Parents from a Pittsburgh charter school are outraged after a science teacher allegedly asked seventh-grade students to look for “graphic” images on their mobile devices.

The controversy started after an unidentified teacher from the Hazelwood location of Propel Charter School allegedly discussed oral sex and told his students to search for images – just not on a school computer because it could be tracked, KDKA News reported.

“Now I gotta explain things to my child that she may or may not be ready for, but guess what? She had to find out about it today,” John Mitchell, one of the upset fathers told the news station. “There is no reason for that conversation in a school setting. Nope.”

Another concerned parent said she was extremely upset with the incident.

“I protect her, and then she’s at school where she’s supposed to be protected, and there’s a grown male telling a 13-year-old girl to look it up, and once you see those images you can’t erase those images,” she told the local news.

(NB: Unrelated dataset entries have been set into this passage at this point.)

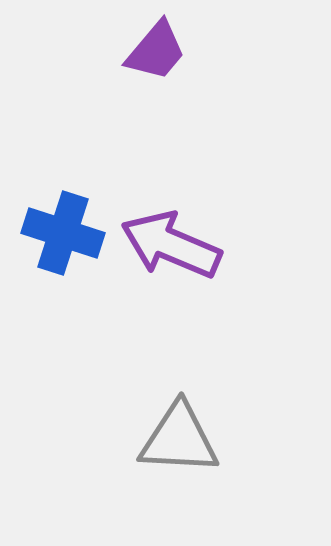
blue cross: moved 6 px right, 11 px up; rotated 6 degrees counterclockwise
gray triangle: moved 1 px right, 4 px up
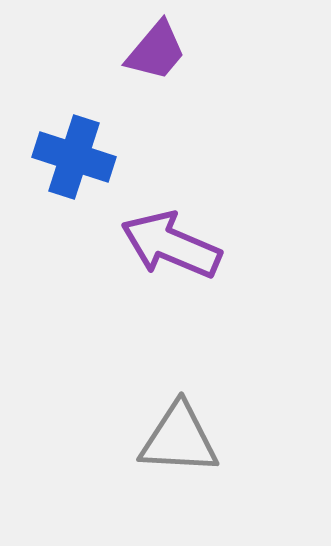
blue cross: moved 11 px right, 76 px up
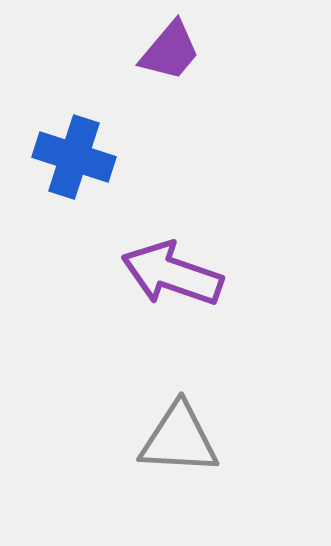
purple trapezoid: moved 14 px right
purple arrow: moved 1 px right, 29 px down; rotated 4 degrees counterclockwise
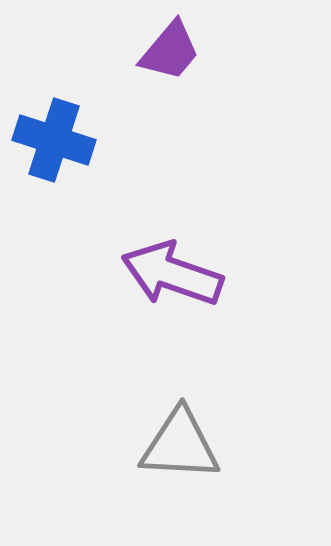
blue cross: moved 20 px left, 17 px up
gray triangle: moved 1 px right, 6 px down
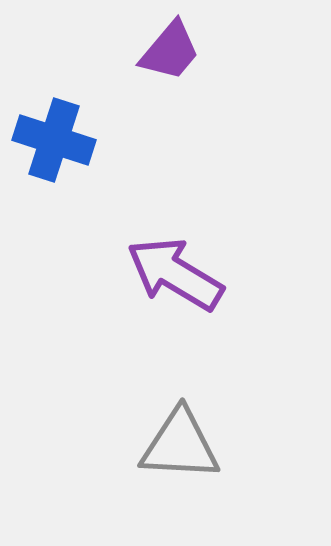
purple arrow: moved 3 px right; rotated 12 degrees clockwise
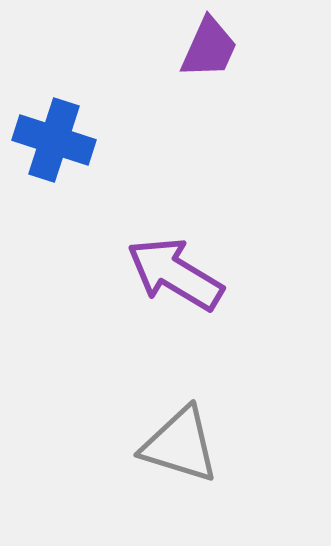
purple trapezoid: moved 39 px right, 3 px up; rotated 16 degrees counterclockwise
gray triangle: rotated 14 degrees clockwise
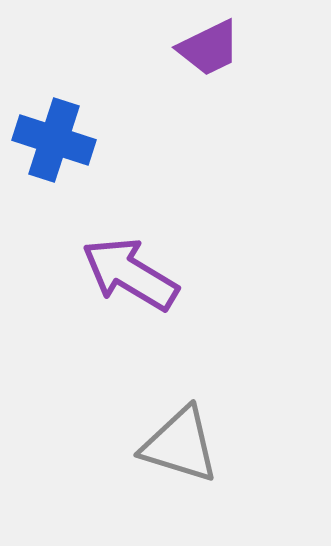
purple trapezoid: rotated 40 degrees clockwise
purple arrow: moved 45 px left
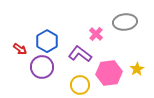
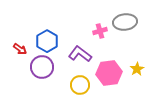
pink cross: moved 4 px right, 3 px up; rotated 32 degrees clockwise
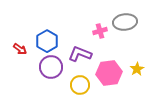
purple L-shape: rotated 15 degrees counterclockwise
purple circle: moved 9 px right
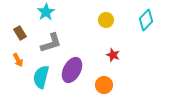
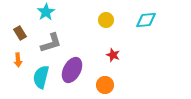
cyan diamond: rotated 40 degrees clockwise
orange arrow: rotated 24 degrees clockwise
orange circle: moved 1 px right
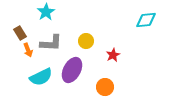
yellow circle: moved 20 px left, 21 px down
gray L-shape: rotated 20 degrees clockwise
red star: rotated 24 degrees clockwise
orange arrow: moved 10 px right, 10 px up; rotated 16 degrees counterclockwise
cyan semicircle: rotated 130 degrees counterclockwise
orange circle: moved 2 px down
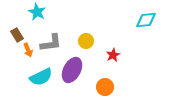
cyan star: moved 9 px left; rotated 12 degrees counterclockwise
brown rectangle: moved 3 px left, 2 px down
gray L-shape: rotated 10 degrees counterclockwise
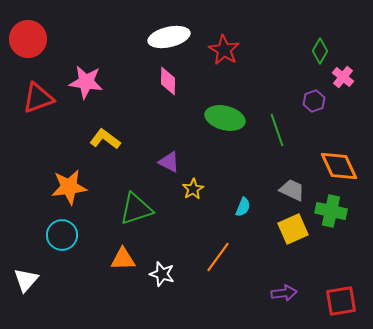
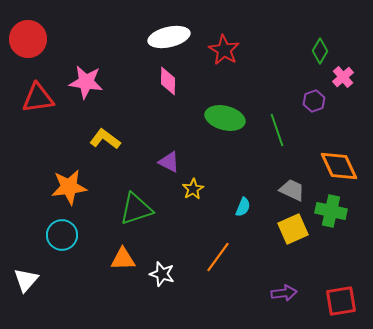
pink cross: rotated 10 degrees clockwise
red triangle: rotated 12 degrees clockwise
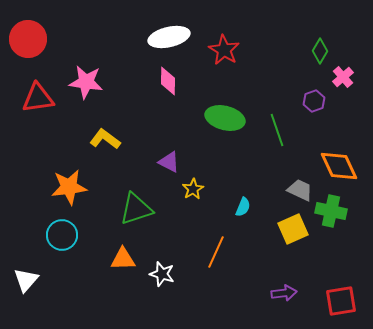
gray trapezoid: moved 8 px right
orange line: moved 2 px left, 5 px up; rotated 12 degrees counterclockwise
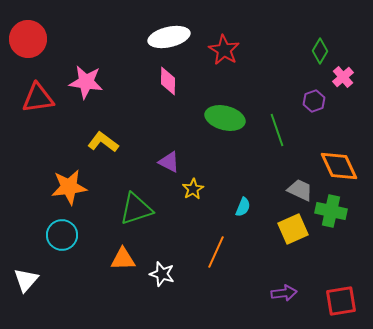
yellow L-shape: moved 2 px left, 3 px down
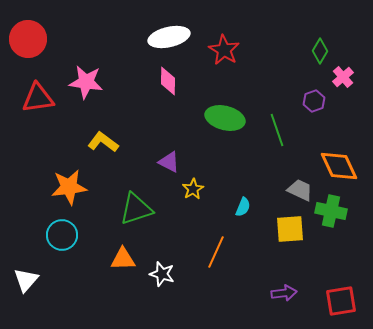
yellow square: moved 3 px left; rotated 20 degrees clockwise
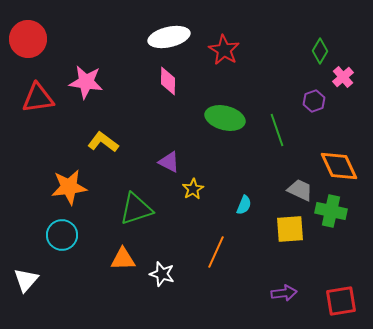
cyan semicircle: moved 1 px right, 2 px up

The allegations were made during a student mediation meeting, where parents and the principal were in attendance.

Sonya Toler, a spokeswoman for Propel Charter Schools, told the station a full investigation has been launched into the incident to determine what happened. She said the course was part of a partnership with Adagio Health, which helps the school teach a sexual health education course.

According to LifeNews.com, Adagio Health is a partner of Planned Parenthood, the nation’s largest abortion provider.

This is not the first time parents have been outraged by sex education in schools. In April, parents across the nation participated in a protest against Planned Parenthood’s “Get Real” program that allegedly teaches sixth graders to feel “comfortable and ready” for sex.

On Friday, the Trump administration announced plans to resurrect a rule banning federally funded family planning clinics from discussing abortion with patients. Planned Parenthood’s clinics are major recipients of grants for family planning and basic preventive care.

Fox News’ Alex Pappas contributed to this report.